Retype each record exactly; no pictures.

(EXTRACTED MATERIAL):
==========

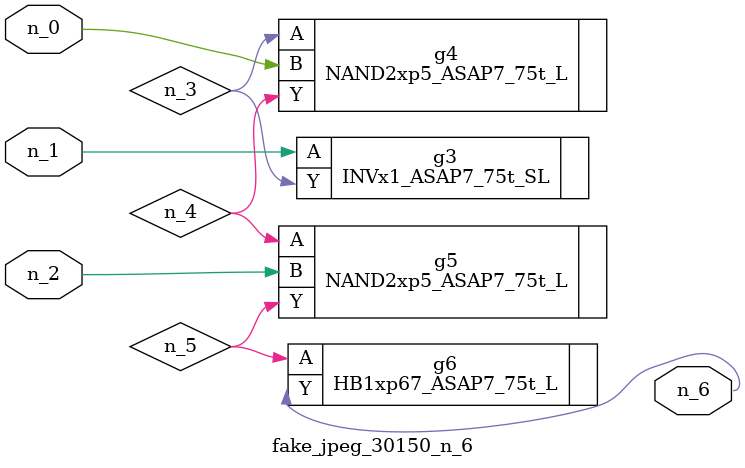
<source format=v>
module fake_jpeg_30150_n_6 (n_0, n_2, n_1, n_6);

input n_0;
input n_2;
input n_1;

output n_6;

wire n_3;
wire n_4;
wire n_5;

INVx1_ASAP7_75t_SL g3 ( 
.A(n_1),
.Y(n_3)
);

NAND2xp5_ASAP7_75t_L g4 ( 
.A(n_3),
.B(n_0),
.Y(n_4)
);

NAND2xp5_ASAP7_75t_L g5 ( 
.A(n_4),
.B(n_2),
.Y(n_5)
);

HB1xp67_ASAP7_75t_L g6 ( 
.A(n_5),
.Y(n_6)
);


endmodule
</source>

==========

(EXPECTED ANSWER):
<source format=v>
module fake_jpeg_30150_n_6 (n_0, n_2, n_1, n_6);

input n_0;
input n_2;
input n_1;

output n_6;

wire n_3;
wire n_4;
wire n_5;

INVx1_ASAP7_75t_SL g3 ( 
.A(n_1),
.Y(n_3)
);

NAND2xp5_ASAP7_75t_L g4 ( 
.A(n_3),
.B(n_0),
.Y(n_4)
);

NAND2xp5_ASAP7_75t_L g5 ( 
.A(n_4),
.B(n_2),
.Y(n_5)
);

HB1xp67_ASAP7_75t_L g6 ( 
.A(n_5),
.Y(n_6)
);


endmodule
</source>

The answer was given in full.